Jenis film semacam ini juga yang kemudian menampilkan sosok manusia islam yang ‘maha-sempurna’, yang digambarkan sebagai seorang pria berwajah tampan, memiliki kecakapan di atas banyak orang, kaya, alim, dan membuat semua perempuan bilang “nikahi aku Fahri”. Kalimat “nikahi aku Fahri” sendiri sempat menjadi viral di media sosial sebagai respon atas ‘kesempurnaan’ seorang Fahri dalam film “Ayat-ayat Cinta 2” yang banyak menuai kritik karena dianggap terlalu imaginatif.
Dalam kontek ini kita menjumpai produser film yang sepertinya kurang atau tidak mau mementingkan edukasi di atas profit.

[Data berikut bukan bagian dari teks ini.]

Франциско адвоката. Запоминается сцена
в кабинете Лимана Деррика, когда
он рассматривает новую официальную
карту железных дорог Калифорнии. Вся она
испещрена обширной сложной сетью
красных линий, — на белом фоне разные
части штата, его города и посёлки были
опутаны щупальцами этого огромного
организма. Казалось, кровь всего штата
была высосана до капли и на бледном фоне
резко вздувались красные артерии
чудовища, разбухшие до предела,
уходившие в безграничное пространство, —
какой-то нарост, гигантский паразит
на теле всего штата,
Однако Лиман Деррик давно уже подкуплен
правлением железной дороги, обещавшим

“Para pelaku industri perfilman tidak ada urusan dengan (nilai dan edukasi) itu. Ndak peduli apakah film yang dibikin berdampak positif atau negatif. Itu bukan urusan mereka. Yang ada (dalam pikiran mereka) hanyalah bagaimana mereka bisa dapat untung dari produksinya,” tambahnya.
Dari serangkaian hasil diskusi perfilman islam malam itu, diam-diam masyarakat perfilman Indonesia tidak mengalami kemajuan dalam budaya perfilman, bahkan bisa dikatakan mengalami kemunduran jauh ke belakang. Kemunduran yang sama juga dapat kita temukan pada cara berpikir kita di kehidupan nyata.
Lantas bagaimana cara kita memajukan budaya islam progresif dalam wajah perfilman kita? Itulah tantangan besar untuk kita bersama.